_Your task_
The reply should hold only the lines from the one with "Daerah, RSUD Sulbar Perkuat" to the one with "Abogados señalan", both ends kept, exactly as they appear below, without any pictures.

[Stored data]
# # # # # # #

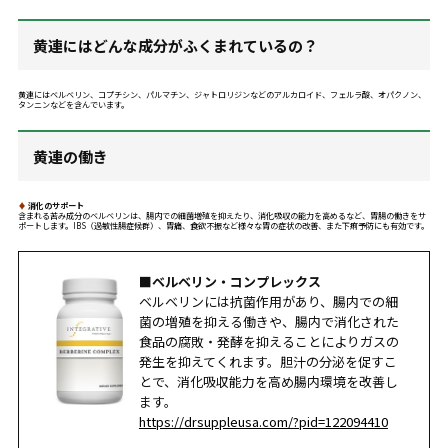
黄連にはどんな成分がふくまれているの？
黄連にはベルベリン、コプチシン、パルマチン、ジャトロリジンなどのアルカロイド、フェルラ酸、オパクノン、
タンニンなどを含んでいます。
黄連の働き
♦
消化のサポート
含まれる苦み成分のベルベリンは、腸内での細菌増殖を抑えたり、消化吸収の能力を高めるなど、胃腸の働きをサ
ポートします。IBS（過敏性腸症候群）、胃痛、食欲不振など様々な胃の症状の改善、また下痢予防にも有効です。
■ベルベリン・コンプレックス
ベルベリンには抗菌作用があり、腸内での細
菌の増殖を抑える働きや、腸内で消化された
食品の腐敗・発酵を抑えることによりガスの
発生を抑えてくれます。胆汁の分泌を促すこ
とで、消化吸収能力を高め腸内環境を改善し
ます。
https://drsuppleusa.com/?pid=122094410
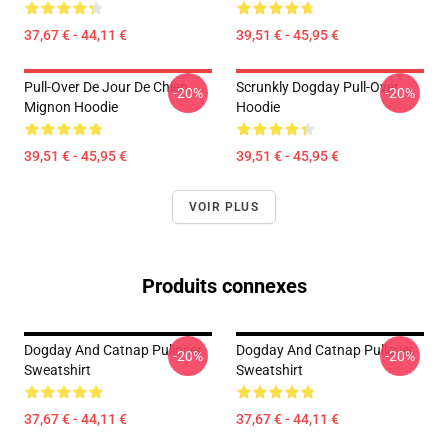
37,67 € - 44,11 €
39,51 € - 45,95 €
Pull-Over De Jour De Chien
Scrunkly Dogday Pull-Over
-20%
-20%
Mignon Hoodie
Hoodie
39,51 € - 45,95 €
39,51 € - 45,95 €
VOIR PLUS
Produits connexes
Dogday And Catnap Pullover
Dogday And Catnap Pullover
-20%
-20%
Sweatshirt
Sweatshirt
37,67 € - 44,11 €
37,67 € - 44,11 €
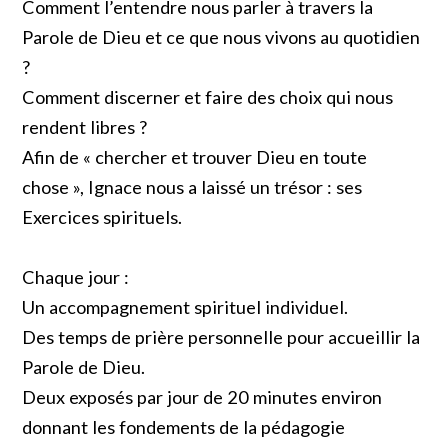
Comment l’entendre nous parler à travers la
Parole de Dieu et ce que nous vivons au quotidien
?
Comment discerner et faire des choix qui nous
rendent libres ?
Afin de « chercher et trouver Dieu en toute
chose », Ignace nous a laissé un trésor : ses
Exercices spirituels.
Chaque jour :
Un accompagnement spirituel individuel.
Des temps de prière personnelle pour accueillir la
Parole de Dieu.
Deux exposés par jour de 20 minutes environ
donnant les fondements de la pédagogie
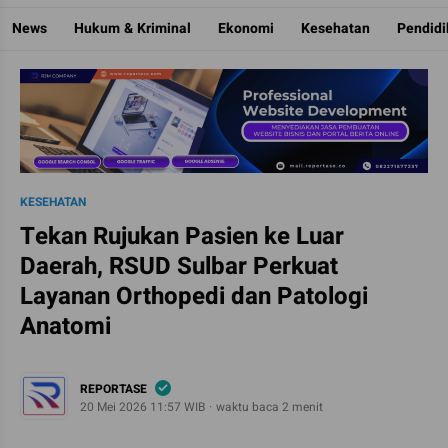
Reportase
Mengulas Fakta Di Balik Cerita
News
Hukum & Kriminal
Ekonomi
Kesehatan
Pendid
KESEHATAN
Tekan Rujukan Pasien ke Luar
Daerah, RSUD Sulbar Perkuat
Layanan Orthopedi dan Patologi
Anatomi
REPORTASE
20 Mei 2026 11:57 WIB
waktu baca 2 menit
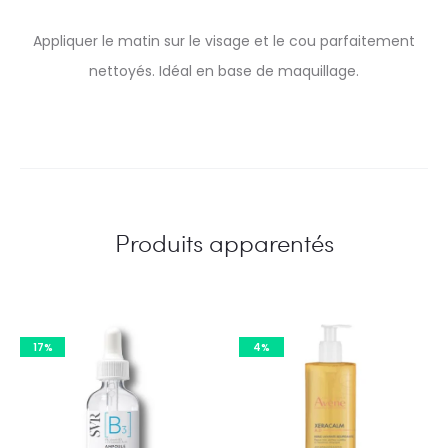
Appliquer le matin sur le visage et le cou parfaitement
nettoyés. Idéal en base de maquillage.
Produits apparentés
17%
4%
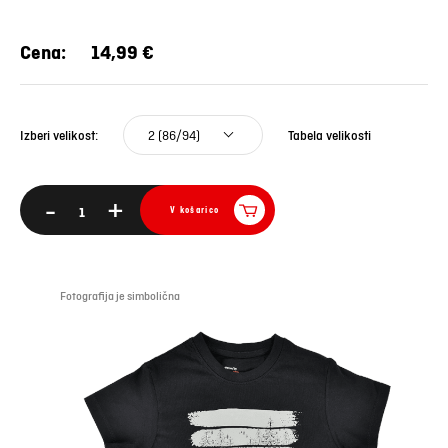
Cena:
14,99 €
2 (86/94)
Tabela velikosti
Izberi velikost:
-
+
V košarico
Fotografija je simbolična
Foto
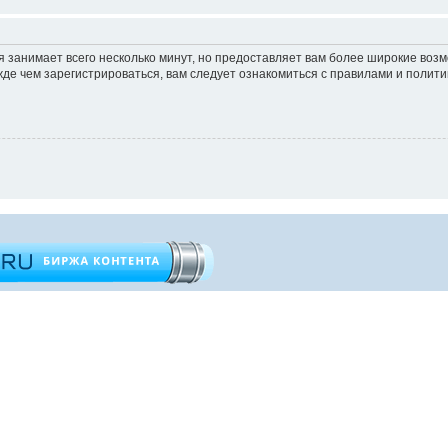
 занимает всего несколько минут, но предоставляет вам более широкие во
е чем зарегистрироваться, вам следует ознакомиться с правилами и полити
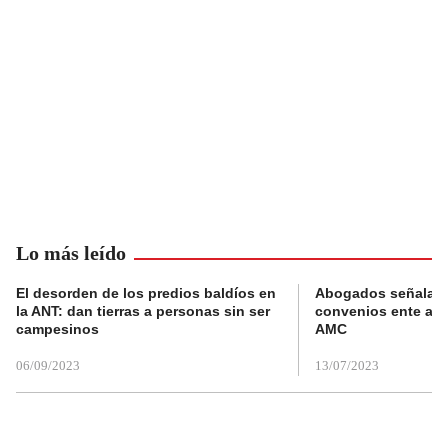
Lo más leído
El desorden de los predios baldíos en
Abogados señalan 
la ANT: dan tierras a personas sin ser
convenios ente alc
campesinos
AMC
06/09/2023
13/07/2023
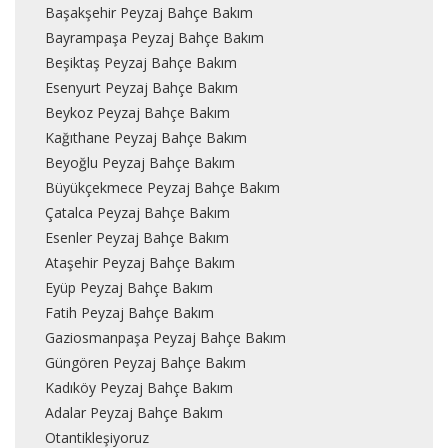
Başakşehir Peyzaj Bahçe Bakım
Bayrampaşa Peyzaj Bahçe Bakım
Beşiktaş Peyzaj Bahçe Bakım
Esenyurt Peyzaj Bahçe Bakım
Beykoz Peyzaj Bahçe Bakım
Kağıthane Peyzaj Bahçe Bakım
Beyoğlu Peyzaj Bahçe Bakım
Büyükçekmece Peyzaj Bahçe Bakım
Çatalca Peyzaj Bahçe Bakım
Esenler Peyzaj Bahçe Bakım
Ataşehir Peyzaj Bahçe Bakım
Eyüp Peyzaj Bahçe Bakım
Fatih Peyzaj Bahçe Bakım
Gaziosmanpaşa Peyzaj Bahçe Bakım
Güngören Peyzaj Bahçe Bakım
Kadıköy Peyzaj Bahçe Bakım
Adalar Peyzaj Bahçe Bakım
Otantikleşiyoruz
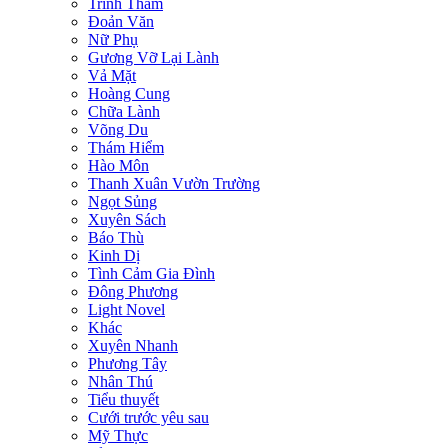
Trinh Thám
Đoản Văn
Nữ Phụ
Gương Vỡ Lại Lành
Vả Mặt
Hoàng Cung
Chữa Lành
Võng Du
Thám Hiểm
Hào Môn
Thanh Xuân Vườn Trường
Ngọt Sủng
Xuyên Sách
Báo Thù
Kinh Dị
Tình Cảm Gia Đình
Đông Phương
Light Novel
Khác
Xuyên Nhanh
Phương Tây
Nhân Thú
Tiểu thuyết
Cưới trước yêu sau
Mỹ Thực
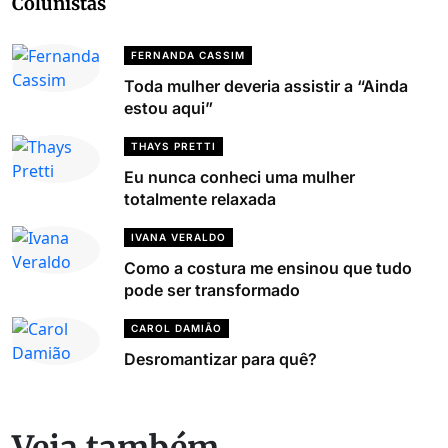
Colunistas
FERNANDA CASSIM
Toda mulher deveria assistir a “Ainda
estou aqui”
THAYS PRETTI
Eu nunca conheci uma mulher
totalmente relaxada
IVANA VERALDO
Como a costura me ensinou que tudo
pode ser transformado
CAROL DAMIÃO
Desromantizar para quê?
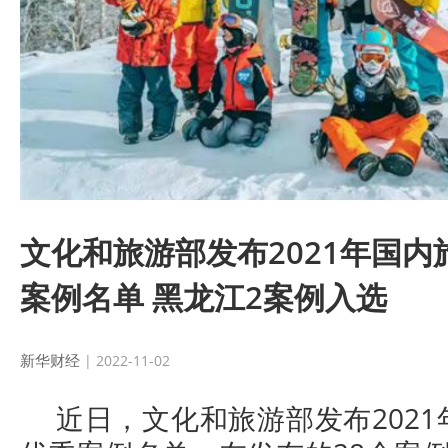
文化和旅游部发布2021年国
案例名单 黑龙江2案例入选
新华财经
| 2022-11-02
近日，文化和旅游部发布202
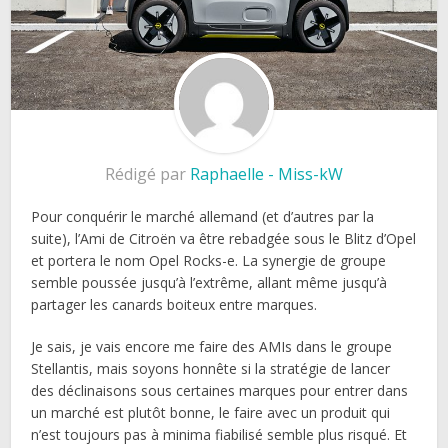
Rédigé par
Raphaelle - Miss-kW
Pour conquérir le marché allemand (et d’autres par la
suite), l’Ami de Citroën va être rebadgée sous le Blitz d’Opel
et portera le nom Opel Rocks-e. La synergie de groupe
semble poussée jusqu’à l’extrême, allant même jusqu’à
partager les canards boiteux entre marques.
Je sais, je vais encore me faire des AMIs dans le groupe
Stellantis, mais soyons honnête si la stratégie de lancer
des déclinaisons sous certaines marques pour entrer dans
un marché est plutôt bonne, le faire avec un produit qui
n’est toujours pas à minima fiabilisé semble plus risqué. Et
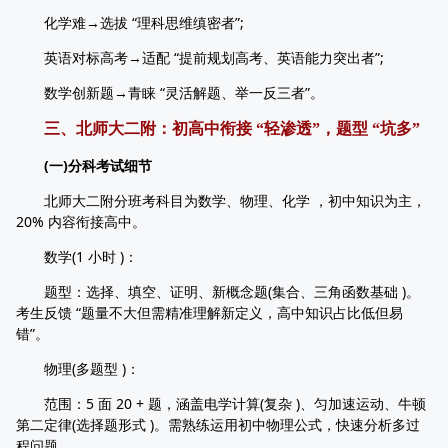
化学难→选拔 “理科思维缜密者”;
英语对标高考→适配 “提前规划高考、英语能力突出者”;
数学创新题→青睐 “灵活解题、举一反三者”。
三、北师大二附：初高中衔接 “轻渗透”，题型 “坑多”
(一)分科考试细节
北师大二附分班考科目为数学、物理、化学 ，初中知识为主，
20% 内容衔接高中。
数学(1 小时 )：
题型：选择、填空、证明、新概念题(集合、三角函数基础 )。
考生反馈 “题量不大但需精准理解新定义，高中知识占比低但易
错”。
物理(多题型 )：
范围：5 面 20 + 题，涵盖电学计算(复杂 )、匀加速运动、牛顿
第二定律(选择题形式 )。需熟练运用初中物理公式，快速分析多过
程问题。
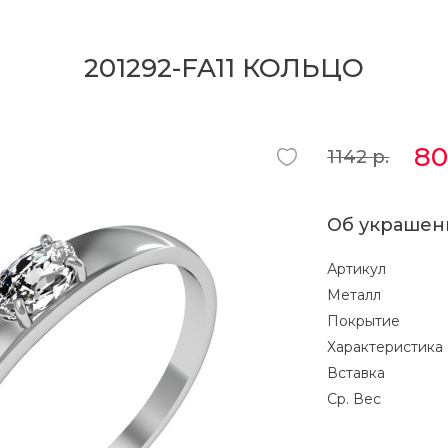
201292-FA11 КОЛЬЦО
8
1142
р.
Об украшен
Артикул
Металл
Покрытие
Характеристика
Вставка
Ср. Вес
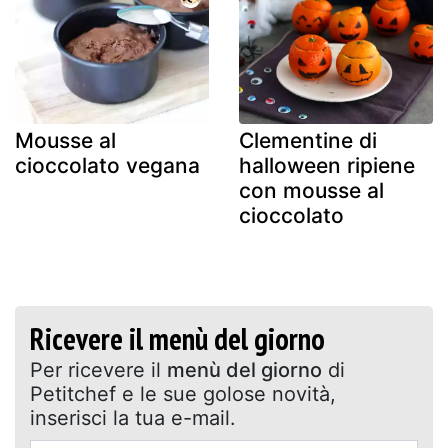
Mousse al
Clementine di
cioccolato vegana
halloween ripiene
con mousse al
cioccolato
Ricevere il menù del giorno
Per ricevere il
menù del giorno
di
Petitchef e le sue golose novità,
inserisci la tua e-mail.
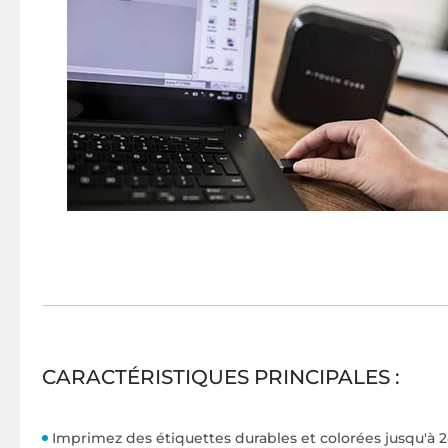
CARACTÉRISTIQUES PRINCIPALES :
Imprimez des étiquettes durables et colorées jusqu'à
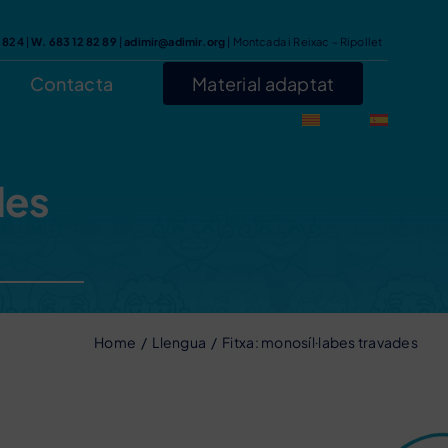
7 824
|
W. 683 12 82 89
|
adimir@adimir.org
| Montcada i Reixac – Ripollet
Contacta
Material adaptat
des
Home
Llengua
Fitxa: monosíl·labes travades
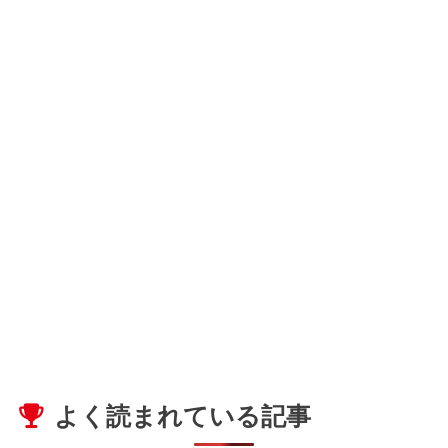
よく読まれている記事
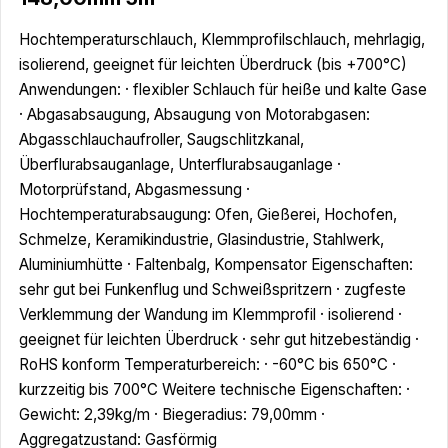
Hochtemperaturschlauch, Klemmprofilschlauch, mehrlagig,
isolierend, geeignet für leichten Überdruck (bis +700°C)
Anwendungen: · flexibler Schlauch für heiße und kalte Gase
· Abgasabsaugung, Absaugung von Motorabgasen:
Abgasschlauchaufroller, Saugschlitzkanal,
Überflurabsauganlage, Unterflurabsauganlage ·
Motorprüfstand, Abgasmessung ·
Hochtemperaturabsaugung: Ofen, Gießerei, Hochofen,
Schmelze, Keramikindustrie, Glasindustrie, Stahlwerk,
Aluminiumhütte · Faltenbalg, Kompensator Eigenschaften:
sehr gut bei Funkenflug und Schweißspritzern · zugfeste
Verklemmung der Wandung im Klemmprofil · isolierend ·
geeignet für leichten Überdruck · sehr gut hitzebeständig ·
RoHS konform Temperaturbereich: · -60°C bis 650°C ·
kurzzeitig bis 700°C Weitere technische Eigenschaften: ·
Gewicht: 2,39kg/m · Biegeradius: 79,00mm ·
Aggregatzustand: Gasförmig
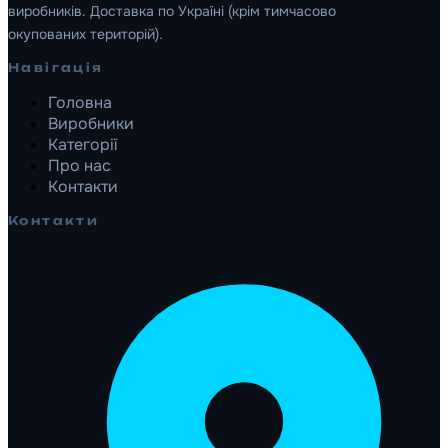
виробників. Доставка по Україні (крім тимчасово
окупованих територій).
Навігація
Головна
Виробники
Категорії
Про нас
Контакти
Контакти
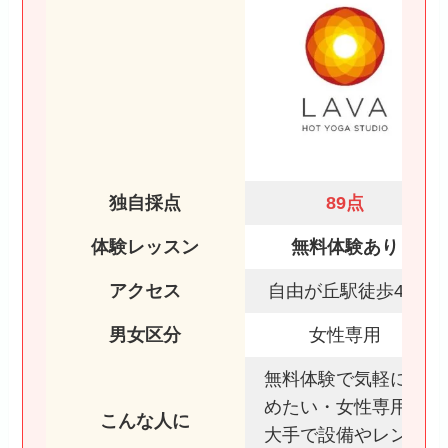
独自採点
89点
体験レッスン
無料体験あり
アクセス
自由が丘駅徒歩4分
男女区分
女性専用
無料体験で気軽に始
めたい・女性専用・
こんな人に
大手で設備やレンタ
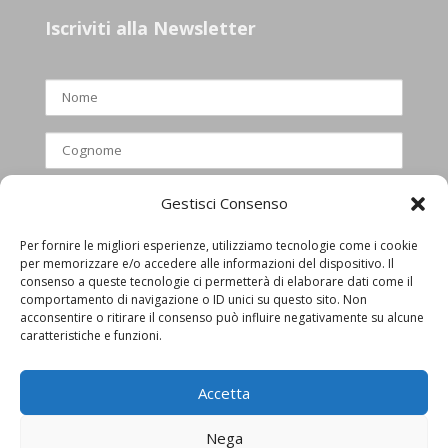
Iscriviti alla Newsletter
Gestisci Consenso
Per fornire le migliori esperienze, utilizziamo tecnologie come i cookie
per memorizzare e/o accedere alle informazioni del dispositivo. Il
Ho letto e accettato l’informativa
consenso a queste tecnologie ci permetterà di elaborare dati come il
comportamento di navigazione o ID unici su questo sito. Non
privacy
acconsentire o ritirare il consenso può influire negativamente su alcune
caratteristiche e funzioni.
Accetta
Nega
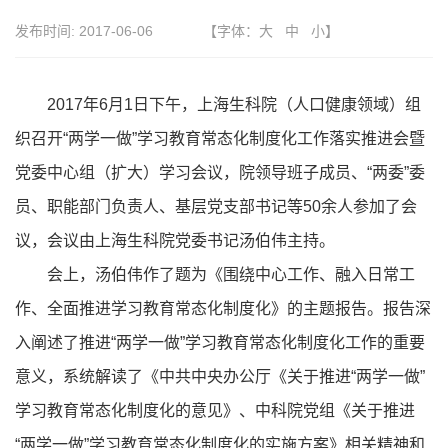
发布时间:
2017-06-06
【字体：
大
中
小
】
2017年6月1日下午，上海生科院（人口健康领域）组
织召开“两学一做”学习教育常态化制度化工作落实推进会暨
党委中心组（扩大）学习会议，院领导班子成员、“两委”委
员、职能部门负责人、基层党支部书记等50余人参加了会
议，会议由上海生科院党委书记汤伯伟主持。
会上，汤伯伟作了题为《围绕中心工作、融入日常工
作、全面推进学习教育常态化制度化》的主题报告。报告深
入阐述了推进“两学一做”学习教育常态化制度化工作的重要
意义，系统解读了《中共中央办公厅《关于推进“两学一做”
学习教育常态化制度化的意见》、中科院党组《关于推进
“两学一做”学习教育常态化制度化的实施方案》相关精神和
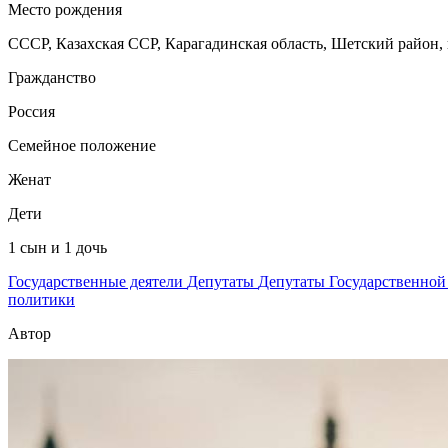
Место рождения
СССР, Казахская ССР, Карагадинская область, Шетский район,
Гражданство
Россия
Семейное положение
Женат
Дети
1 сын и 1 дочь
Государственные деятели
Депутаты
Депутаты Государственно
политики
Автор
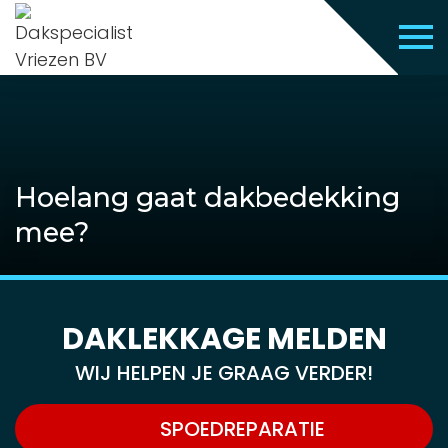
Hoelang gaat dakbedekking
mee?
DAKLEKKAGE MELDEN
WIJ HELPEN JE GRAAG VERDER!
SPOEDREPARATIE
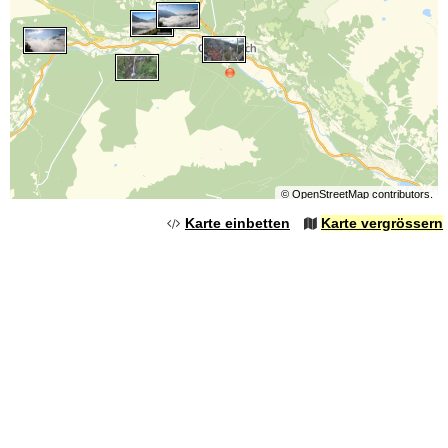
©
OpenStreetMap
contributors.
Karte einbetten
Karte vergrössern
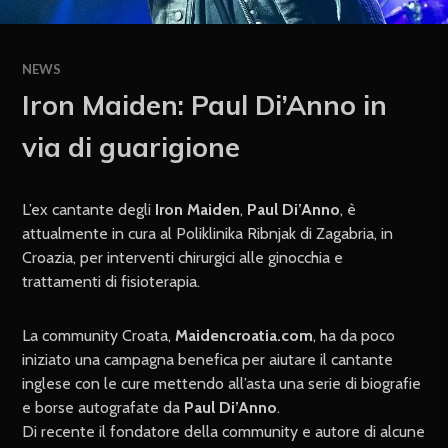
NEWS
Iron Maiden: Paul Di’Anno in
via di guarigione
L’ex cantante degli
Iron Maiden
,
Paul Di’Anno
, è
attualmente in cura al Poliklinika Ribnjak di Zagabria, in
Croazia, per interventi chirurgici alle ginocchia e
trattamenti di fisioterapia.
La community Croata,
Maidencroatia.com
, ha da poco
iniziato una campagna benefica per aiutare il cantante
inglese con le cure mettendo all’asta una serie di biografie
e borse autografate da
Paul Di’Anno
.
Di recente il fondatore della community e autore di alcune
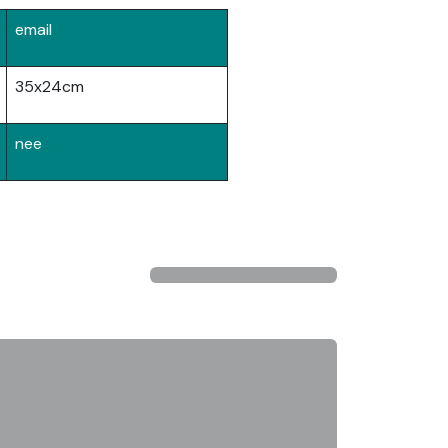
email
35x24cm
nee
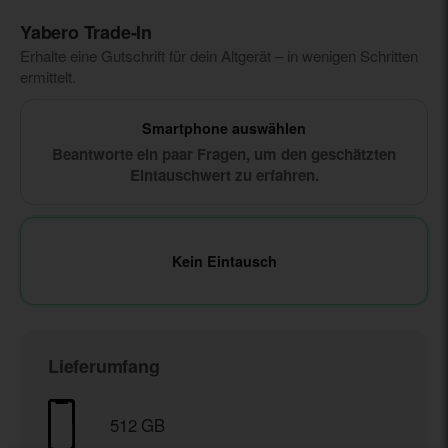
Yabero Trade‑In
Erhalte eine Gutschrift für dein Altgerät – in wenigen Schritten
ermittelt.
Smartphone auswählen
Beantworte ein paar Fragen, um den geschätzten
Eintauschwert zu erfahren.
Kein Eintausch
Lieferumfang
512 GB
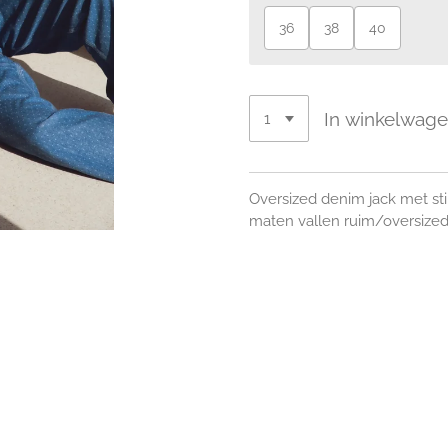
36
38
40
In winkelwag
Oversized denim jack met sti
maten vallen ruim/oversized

# # # # # # #

_Output of the task_
Daerah, RSUD Sulbar Perkuat
Layanan Orthopedi dan Patologi
Anatomi
REPORTASE
20 Mei 2026 11:57 WIB
waktu baca 2 menit
Appliquer le matin sur le visage et le cou parfaitement
nettoyés. Idéal en base de maquillage.
Produits apparentés
17%
4%
Cena:
14,99 €
2 (86/94)
Tabela velikosti
Izberi velikost:
-
+
V košarico
Fotografija je simbolična
Foto
 занимает всего несколько минут, но предоставляет вам более широкие во
е чем зарегистрироваться, вам следует ознакомиться с правилами и полити
Lo más leído
El desorden de los predios baldíos en
Abogados señalan 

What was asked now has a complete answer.